Cameron acknowledges it would be difficult to say which restaurants and bars should be targeted, and added he’s not calling for a blanket shut down. But he said he’s been disconcerted to see downtown nightclubs, pubs and even two strip bars on the list of places where the public may have been exposed to the virus.
“I couldn’t believe they were even open,” he added of the Vancouver strip clubs.
“Anytime you get young, single people and alcohol together, you’re probably not going to have a great deal of social distancing,” added Cameron. “We have to be realistic.”
“Are we prioritizing partying over public health?” he said. “I don’t see that as a valid trade-off.”
But Health Minister Adrian Dix and Dr. Bonnie Henry, B.C.’s medical health officer, say restaurants and bars aren’t the problem.
Dix said restaurants and bars actually haven’t been recent sources of outbreaks.
“In most public facilities, in which you count restaurants, there have been relatively few cases,” he said. Usually when restaurants or bars are added to the list of potential public exposures, it’s because someone in the public who has contracted the virus has been at that establishment – not because they got the virus there, he said.
A much bigger problem has been private parties, said Dix.
“And those are much more challenging to deal with, because there's no WorkSafe, there's no COVID plan.”
Henry said Thursday that after some early problems were identified, public health officials put new regulations in place to ensure people aren’t table-hopping between groups at restaurants. There is also no dancing allowed in nightclubs, which have had to transition to more of a lounge atmosphere.
“We have found places where there plans are inadequate and those places are shut down until such time as the appropriate plans are put in place,” said Henry, adding the nightclub industry has an interest in following the rules so that they will be allowed to stay open.
“We are not at the point where we feel that we need to shut the entire industry down,” she said.
Ian Tostenson, president of the B.C. Restaurant and Food Services Association, called Cameron’s comments irresponsible.
“I think he’s misinformed,” said Tostenson, adding gatherings of young people at private parties have been driving up the COVID-19 infection numbers.
“Restaurants and pubs have gone to extraordinary lengths,” to play by the rules, he said.
“The protocols are really strict for people working in restaurants.”
While an expansion of patios has helped, most restaurants are operating at 50 per cent capacity – and some much lower than that. “Most restaurants aren’t making a lot of money,” he said.
“It’s an industry of 200,000 people. You've got a massive economic effect.”
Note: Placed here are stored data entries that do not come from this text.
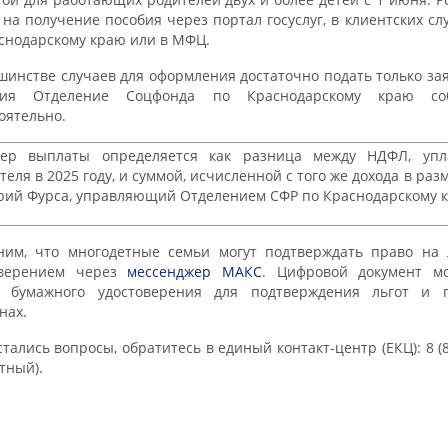
 на получение пособия через портал госуслуг, в клиентских с
снодарскому краю или в МФЦ.
шинстве случаев для оформления достаточно подать только з
ния Отделение Соцфонда по Краснодарскому краю со
оятельно.
мер выплаты определяется как разница между НДФЛ, уп
теля в 2025 году, и суммой, исчисленной с того же дохода в ра
ий Фурса, управляющий Отделением СФР по Краснодарскому 
ним, что многодетные семьи могут подтверждать право на 
оверением через
мессенджер МАКС
. Цифровой документ мо
о бумажного удостоверения для подтверждения льгот и 
нах.
стались вопросы, обратитесь в единый контакт-центр (ЕКЦ): 8 (8
тный).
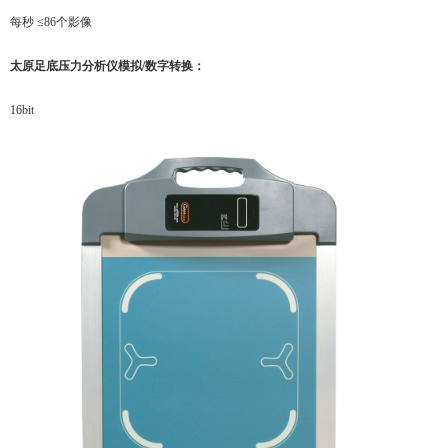
每秒 ≤86个影像
太原
足底压力分析仪
模拟/数字转换
：
16bit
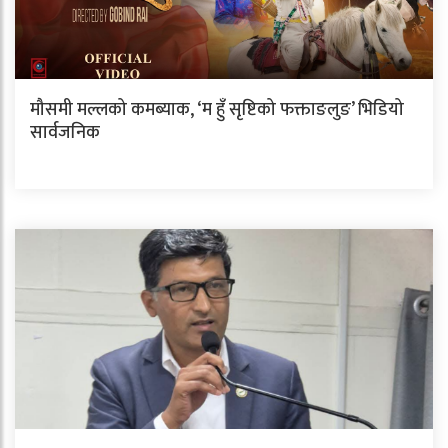
मौसमी मल्लको कमब्याक, ‘म हुँ सृष्टिको फक्ताङलुङ’ भिडियो
सार्वजनिक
Tostenson said his association is happy to call out any restaurant or bar disregarding public health rules. “If they’re not taking this seriously, they shouldn’t be operating.”
Cameron said he’d like public health to take a firmer hand on private parties too.
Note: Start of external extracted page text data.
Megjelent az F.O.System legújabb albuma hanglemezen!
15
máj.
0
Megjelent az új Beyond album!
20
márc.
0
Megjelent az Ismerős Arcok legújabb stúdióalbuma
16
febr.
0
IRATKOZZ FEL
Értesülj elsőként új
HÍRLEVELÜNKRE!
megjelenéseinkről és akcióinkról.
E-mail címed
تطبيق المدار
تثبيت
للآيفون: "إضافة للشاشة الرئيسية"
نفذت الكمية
Henry said Thursday that large parties involving overlapping groups of young people in the Lower Mainland have been the main driver of recent infections, which have risen sharply among people aged 20 to 29 in B.C.
“I do think that the public health authorities have taken a rather non coercive approach to this problem so far,” said Cameron. “I do think they need to look at charging some people who have massive house parties to make an example of that, because right now, there's a certain segment of the population that doesn't believe COVID is a problem and isn’t interested in following the rules.”
Dix said Thursday that those hosting private events can expect to see a stepped up presence of local health officers from now on. And if people aren’t following the rules, “consequences will follow,” he said.